On Thu, Sep 12, 2013 at 04:39:33PM +0000, Alexander Harrowell wrote:
> I'm currently trying to recover an ext4 filesystem. Last night, during
> a resize operation, the system (Ubuntu 12.04 LTS on my fix-stuff usb
> stick) locked up hard and eventually crashed. Restarting,
> unsurprisingly, gparted offered to check the volume. e2fsck, called
> from within gparted, replayed the journal overnight and completed the
> resize.

How big was this file system?  And it sounds like you were doing an
on-line resize (that is, the file system was mounted at the time when
you did the resize)?  There were some bugs there with file file
systems with block numbers > 32-bits (i.e., greater than 16TB).  But
for smaller file systems, online resize should have been fairly safe.
Certainly I'm not aware of any bugs that resulted in the system
locking up hard.

> and now comes the interesting bit - at some point, block 16777215
> starts to appear more and more often in the inodes, often duplicated,
> until it starts to print out the number 16777215 in a fast loop. in
> fact, it looks like it hits some inode and keeps printing block
> 16777215 to the same very long line (it's generated 500MB of log)

0xFFFFFF or 0x1000000 isn't a magic boundary as far as ext4 is
concerned.  It appears that this is showing up as part of the multiply
claimed blocks error message?  That usually happens because there was
garbage in an indirect block or in the extent tree.

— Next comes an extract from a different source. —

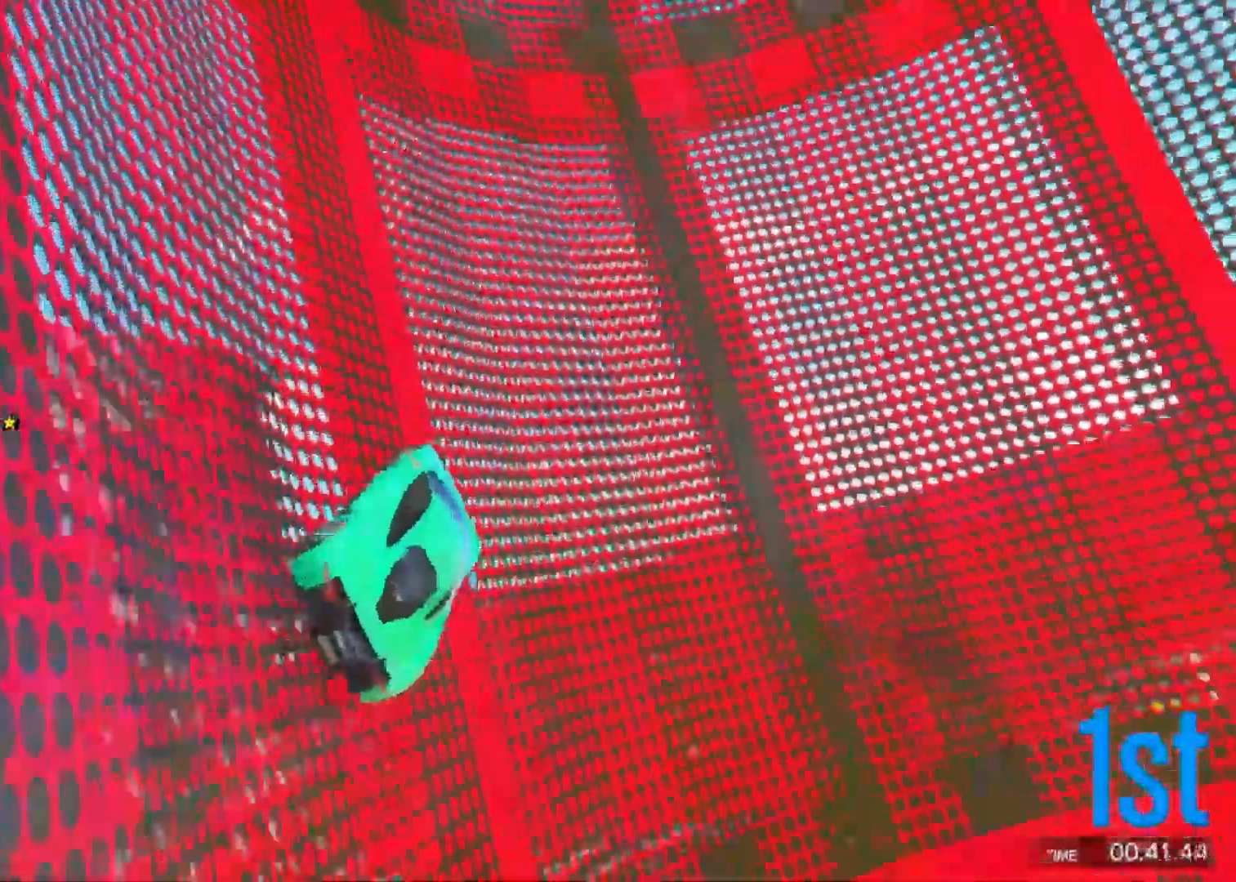
{"keys": ["ctrl", "w"], "events": [[150, "w", "down"], [267, "a", "down"], [400, "a", "up"]]}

What you might have remembered is that the maximum number of physical
blocks with ext4 is 48 bits, but what you are reporting is 24 bits,
which is something else quite different.

It would help to see a short except of exactly what e2fsck reported,
so we could see whether it is being reported as a logical block number
or a physical block number.  However, I suspect this is really much
more of a symptom rather than the cause.